Миндалевидные влажные глаза, красные улыбающиеся губы, нафиксатуаренные усики, причёска последняя, модная, лицо пошло-хорошенькое, то, что женщины называют недурён, сложения слабого, хотя и не уродливого, с особенно развитым задом, как у женщины, как у готтентотов, говорят. Они, говорят, тоже музыкальны. Лезущий в фамильярность насколько возможно, но чуткий и всегда готовый остановиться при малейшем отпоре, с соблюдением внешнего достоинства и с тем особенным парижским оттенком ботинок с пуговками и ярких цветов галстука и другого, что усваивают себе иностранцы в Париже и что по своей особенности, новизне, всегда действует на женщин. В манерах деланная, внешняя весёлость. Манера, знаете, про всё говорить намёками и отрывками, как будто вы всё это знаете, помните и можете сами дополнить.
Вот он-то с своей музыкой был причиной всего. Ведь на суде было представлено дело так, что всё случилось из ревности. Ничуть не бывало, то есть не то, что ничуть не бывало, а то, да не то. На суде так и решено было, что я обманутый муж и что я убил, защищая свою поруганную честь (так ведь это называется по-ихнему). И от этого меня оправдали. Я на суде старался выяснить смысл дела, но они понимали так, что я хочу реабилитировать честь жены.

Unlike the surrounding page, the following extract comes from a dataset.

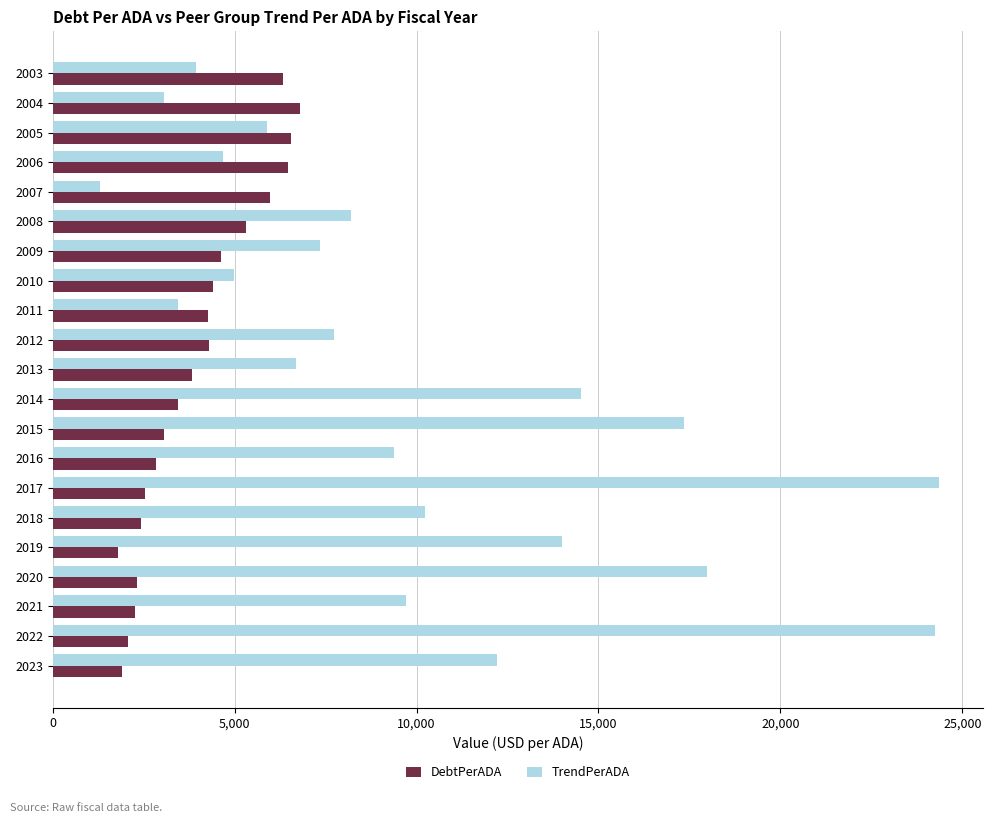

What are all the series names shown in the legend?

DebtPerADA, TrendPerADA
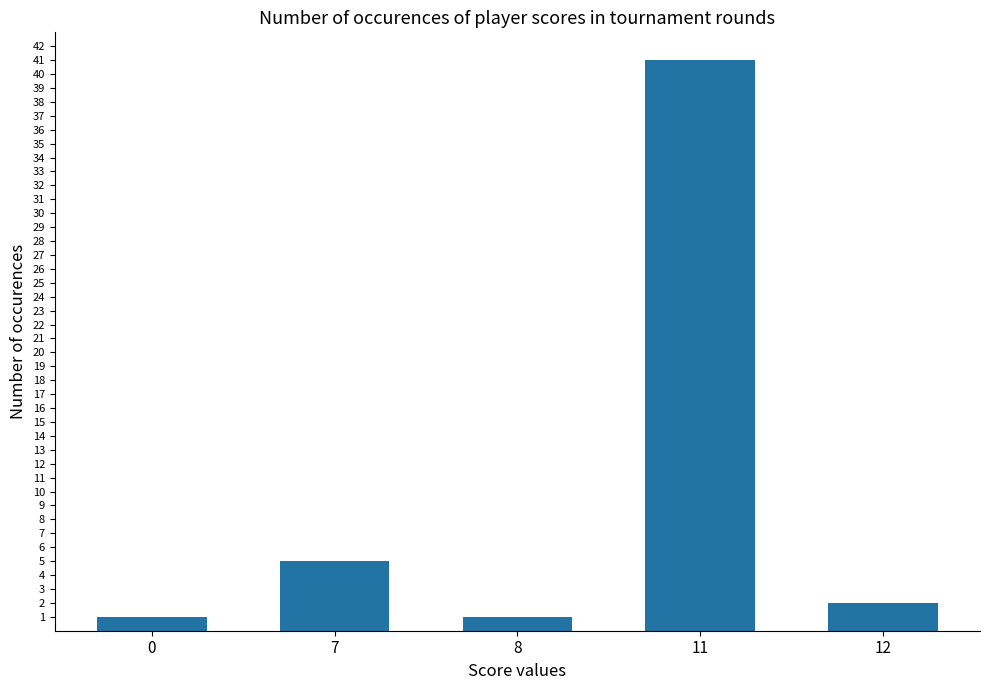

What is the value of the 5th bar from the left?

2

Отношения её с этим музыкантом, какие бы они ни были, для меня это не имеет смысла, да и для неё тоже. Имеет же смысл то, что я вам рассказал, то есть моё свинство. Всё произошло оттого, что между нами была та страшная пучина, о которой я вам говорил, то страшное напряжение взаимной ненависти друг к другу, при которой первого повода было достаточно для произведения кризиса. Ссоры между нами становились в последнее время чем-то страшным и были особенно поразительны, сменяясь тоже напряжённой животной страстностью.

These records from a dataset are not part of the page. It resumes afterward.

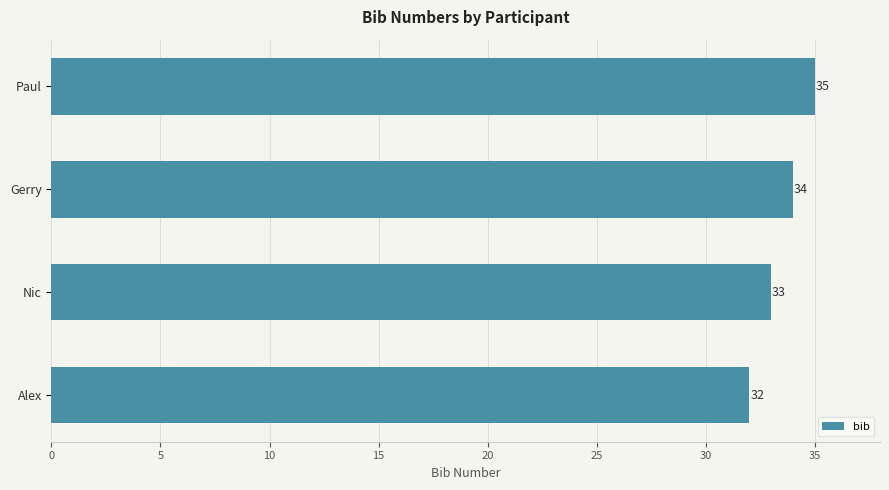

Count the values in the range 33 to 35.

3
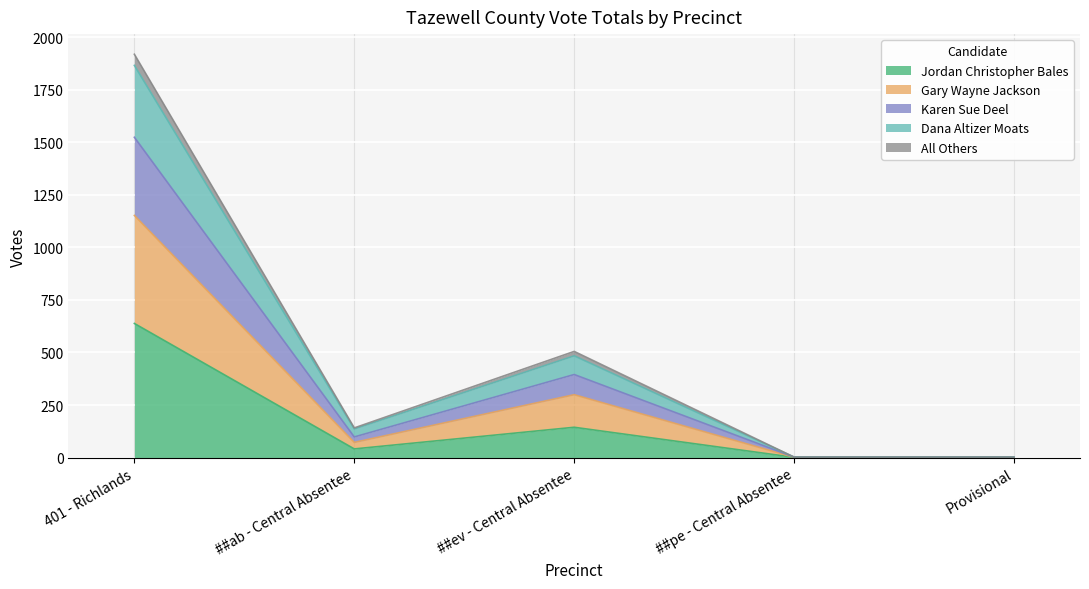

At which label is Jordan Christopher Bales closest to 319?

##ev - Central Absentee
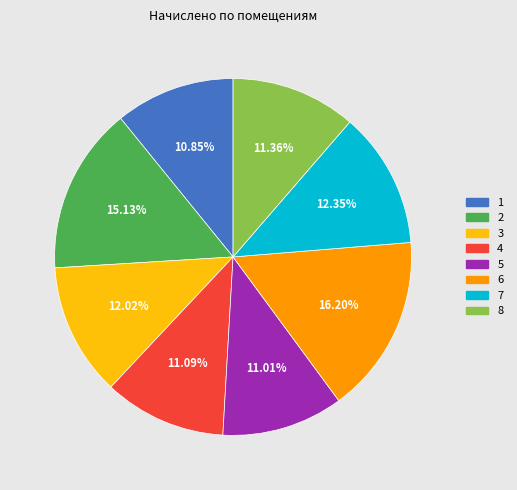

The 2 slice represents 15% of the pie. True or false?

True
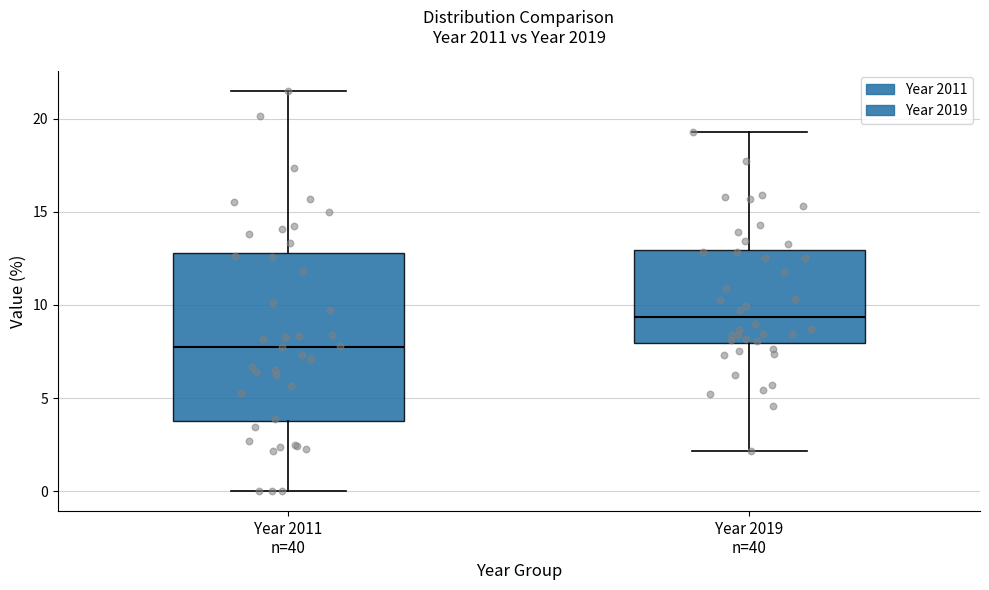

Reading left to right, transcribe this box plot: for each box, give where its median line is, the range the box spans, and where its two whiskers end, as read against the y-axis. The values are not printed on the chart, so give them approximately, as read against the axis.

Year 2011 n=40: median 8.0, box 4.0 to 13.0, whiskers 0.0 to 21.5
Year 2019 n=40: median 9.5, box 8.0 to 13.0, whiskers 2.0 to 19.5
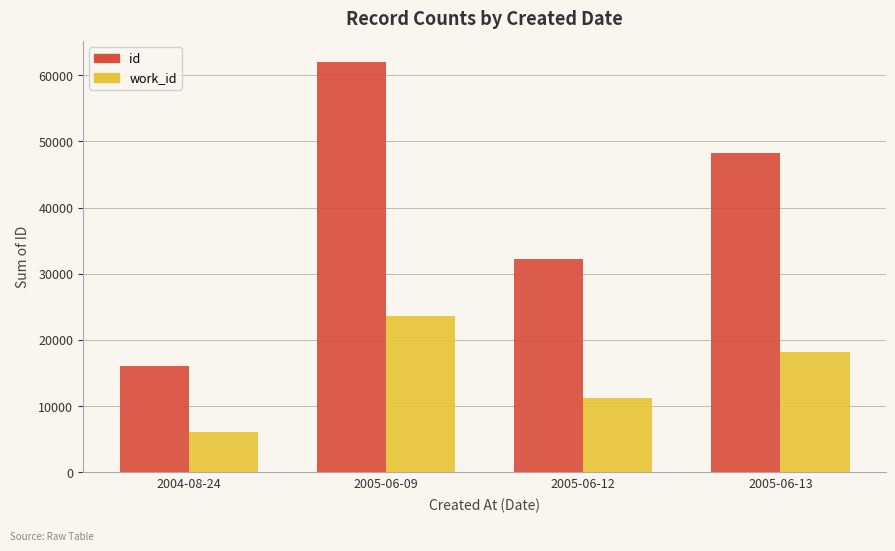

What is the difference between the maximum and minimum values in the work_id series?

17590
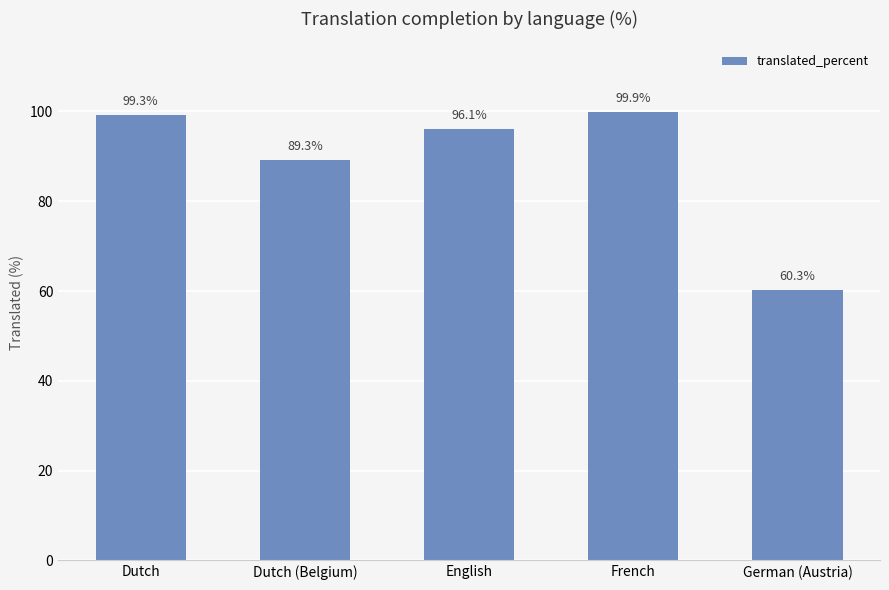

Which label corresponds to the smallest value in the chart?

German (Austria)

Если бы явился не он, то другой бы явился. Если бы не предлог ревности, то другой. Я настаиваю на том, что все мужья, живущие так, как я жил, должны или распутничать, или разойтись, или убить самих себя или своих жён, как я сделал. Если с кем этого не случилось, то это особенно редкое исключение. Я ведь, прежде чем кончить, как я кончил, был несколько раз на краю самоубийства, а она тоже отравлялась.